══ DATA EXTRACT

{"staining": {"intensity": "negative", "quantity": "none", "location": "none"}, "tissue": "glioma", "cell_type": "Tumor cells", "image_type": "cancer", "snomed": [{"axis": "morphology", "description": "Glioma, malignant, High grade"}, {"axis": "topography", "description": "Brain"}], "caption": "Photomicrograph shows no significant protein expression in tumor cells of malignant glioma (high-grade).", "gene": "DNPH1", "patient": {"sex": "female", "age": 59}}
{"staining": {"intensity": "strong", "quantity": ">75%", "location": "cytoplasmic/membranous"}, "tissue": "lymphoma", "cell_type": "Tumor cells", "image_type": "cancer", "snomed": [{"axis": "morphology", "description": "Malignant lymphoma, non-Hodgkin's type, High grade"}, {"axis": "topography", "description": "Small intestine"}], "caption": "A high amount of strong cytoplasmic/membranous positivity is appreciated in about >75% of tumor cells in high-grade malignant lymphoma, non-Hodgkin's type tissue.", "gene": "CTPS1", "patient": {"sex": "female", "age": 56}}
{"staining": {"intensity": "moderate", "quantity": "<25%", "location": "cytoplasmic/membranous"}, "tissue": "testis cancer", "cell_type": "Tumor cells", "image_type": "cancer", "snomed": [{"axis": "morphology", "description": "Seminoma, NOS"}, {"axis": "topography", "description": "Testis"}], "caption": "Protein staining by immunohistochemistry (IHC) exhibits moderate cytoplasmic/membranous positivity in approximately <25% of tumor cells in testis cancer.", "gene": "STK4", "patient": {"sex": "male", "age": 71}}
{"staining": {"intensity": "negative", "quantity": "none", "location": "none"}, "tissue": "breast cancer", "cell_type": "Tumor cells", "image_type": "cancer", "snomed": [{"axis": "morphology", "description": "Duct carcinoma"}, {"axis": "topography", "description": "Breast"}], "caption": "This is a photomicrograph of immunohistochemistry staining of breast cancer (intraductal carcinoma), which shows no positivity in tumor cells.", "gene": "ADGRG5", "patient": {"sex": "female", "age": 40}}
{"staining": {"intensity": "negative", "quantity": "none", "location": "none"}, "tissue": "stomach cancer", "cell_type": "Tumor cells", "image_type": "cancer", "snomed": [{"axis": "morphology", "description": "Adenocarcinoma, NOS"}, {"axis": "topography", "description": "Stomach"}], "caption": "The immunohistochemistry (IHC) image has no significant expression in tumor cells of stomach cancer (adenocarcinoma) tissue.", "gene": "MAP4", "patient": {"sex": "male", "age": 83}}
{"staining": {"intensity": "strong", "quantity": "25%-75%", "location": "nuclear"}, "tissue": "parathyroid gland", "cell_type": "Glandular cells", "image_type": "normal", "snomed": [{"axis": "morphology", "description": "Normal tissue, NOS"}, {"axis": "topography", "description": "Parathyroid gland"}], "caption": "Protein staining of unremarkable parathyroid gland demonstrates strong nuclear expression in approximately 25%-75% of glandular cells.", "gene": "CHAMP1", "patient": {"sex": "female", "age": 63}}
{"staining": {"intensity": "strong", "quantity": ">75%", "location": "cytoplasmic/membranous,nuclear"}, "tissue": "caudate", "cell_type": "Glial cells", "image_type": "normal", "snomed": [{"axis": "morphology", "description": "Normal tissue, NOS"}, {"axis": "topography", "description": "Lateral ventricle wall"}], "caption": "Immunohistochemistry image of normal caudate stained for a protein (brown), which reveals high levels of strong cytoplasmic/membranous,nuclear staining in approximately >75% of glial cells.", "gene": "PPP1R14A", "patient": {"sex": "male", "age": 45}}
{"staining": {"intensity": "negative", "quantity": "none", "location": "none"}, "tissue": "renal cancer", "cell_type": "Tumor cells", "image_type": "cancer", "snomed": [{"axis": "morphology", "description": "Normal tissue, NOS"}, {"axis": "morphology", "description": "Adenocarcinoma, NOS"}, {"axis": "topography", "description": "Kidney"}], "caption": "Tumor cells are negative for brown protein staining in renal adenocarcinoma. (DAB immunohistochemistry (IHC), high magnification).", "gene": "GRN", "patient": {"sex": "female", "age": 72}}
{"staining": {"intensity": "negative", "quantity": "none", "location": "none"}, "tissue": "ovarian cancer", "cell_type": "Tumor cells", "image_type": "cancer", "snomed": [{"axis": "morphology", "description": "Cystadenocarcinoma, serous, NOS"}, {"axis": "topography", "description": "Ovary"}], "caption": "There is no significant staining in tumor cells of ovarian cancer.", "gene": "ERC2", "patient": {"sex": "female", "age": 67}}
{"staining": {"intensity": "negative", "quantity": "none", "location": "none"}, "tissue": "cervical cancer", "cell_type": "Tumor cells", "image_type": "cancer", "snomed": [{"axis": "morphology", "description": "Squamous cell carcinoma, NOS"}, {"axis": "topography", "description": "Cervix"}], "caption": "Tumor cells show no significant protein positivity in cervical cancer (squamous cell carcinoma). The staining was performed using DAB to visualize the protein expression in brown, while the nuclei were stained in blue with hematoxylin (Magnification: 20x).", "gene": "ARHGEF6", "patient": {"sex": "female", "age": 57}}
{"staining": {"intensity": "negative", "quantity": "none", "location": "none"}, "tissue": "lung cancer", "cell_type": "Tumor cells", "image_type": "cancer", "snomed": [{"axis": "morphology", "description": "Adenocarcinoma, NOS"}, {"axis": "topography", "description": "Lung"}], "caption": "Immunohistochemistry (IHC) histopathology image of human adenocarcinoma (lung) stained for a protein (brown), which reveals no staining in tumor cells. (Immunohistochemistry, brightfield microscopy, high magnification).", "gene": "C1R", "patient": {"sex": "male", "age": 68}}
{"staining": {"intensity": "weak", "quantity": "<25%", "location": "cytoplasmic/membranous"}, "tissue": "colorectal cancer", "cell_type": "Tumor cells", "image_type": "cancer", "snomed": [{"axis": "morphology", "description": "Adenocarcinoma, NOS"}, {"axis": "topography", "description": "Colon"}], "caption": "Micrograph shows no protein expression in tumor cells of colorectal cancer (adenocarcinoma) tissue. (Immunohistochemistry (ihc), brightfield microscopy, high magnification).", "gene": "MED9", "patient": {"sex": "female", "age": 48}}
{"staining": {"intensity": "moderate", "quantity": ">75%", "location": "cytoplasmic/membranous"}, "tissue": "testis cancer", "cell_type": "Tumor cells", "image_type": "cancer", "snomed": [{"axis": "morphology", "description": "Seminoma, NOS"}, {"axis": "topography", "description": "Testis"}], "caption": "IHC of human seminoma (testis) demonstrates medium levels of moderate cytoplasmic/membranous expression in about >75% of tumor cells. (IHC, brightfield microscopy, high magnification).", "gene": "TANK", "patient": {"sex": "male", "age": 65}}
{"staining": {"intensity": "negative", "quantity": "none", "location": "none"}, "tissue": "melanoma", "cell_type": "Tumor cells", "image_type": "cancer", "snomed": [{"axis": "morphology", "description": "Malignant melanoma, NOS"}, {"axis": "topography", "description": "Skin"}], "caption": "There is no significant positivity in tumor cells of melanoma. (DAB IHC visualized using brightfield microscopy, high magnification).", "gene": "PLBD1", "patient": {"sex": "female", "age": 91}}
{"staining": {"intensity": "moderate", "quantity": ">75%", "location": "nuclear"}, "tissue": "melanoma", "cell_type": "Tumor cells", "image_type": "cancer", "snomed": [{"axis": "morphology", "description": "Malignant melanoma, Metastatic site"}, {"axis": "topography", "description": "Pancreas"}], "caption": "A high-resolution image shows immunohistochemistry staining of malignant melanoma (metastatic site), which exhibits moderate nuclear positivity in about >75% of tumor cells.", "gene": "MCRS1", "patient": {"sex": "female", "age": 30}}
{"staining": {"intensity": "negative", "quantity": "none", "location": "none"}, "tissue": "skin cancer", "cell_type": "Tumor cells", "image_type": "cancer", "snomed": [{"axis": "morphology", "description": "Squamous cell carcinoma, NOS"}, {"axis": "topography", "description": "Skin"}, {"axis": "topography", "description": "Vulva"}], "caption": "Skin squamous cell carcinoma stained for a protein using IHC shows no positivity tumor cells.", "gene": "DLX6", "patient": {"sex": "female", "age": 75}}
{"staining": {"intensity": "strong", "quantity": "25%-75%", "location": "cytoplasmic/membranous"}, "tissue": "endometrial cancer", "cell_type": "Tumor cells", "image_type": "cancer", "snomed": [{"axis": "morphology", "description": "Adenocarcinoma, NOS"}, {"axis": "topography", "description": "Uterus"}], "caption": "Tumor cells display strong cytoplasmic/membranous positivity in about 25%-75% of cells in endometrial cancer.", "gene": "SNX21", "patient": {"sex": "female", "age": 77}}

════

With the first line being the one containing "non-Hodgkin's type, High" and the last line the one containing "immunohistochemistry (IHC) image", transcribe exactly the lines above that fall in that range.

{"staining": {"intensity": "strong", "quantity": ">75%", "location": "cytoplasmic/membranous"}, "tissue": "lymphoma", "cell_type": "Tumor cells", "image_type": "cancer", "snomed": [{"axis": "morphology", "description": "Malignant lymphoma, non-Hodgkin's type, High grade"}, {"axis": "topography", "description": "Small intestine"}], "caption": "A high amount of strong cytoplasmic/membranous positivity is appreciated in about >75% of tumor cells in high-grade malignant lymphoma, non-Hodgkin's type tissue.", "gene": "CTPS1", "patient": {"sex": "female", "age": 56}}
{"staining": {"intensity": "moderate", "quantity": "<25%", "location": "cytoplasmic/membranous"}, "tissue": "testis cancer", "cell_type": "Tumor cells", "image_type": "cancer", "snomed": [{"axis": "morphology", "description": "Seminoma, NOS"}, {"axis": "topography", "description": "Testis"}], "caption": "Protein staining by immunohistochemistry (IHC) exhibits moderate cytoplasmic/membranous positivity in approximately <25% of tumor cells in testis cancer.", "gene": "STK4", "patient": {"sex": "male", "age": 71}}
{"staining": {"intensity": "negative", "quantity": "none", "location": "none"}, "tissue": "breast cancer", "cell_type": "Tumor cells", "image_type": "cancer", "snomed": [{"axis": "morphology", "description": "Duct carcinoma"}, {"axis": "topography", "description": "Breast"}], "caption": "This is a photomicrograph of immunohistochemistry staining of breast cancer (intraductal carcinoma), which shows no positivity in tumor cells.", "gene": "ADGRG5", "patient": {"sex": "female", "age": 40}}
{"staining": {"intensity": "negative", "quantity": "none", "location": "none"}, "tissue": "stomach cancer", "cell_type": "Tumor cells", "image_type": "cancer", "snomed": [{"axis": "morphology", "description": "Adenocarcinoma, NOS"}, {"axis": "topography", "description": "Stomach"}], "caption": "The immunohistochemistry (IHC) image has no significant expression in tumor cells of stomach cancer (adenocarcinoma) tissue.", "gene": "MAP4", "patient": {"sex": "male", "age": 83}}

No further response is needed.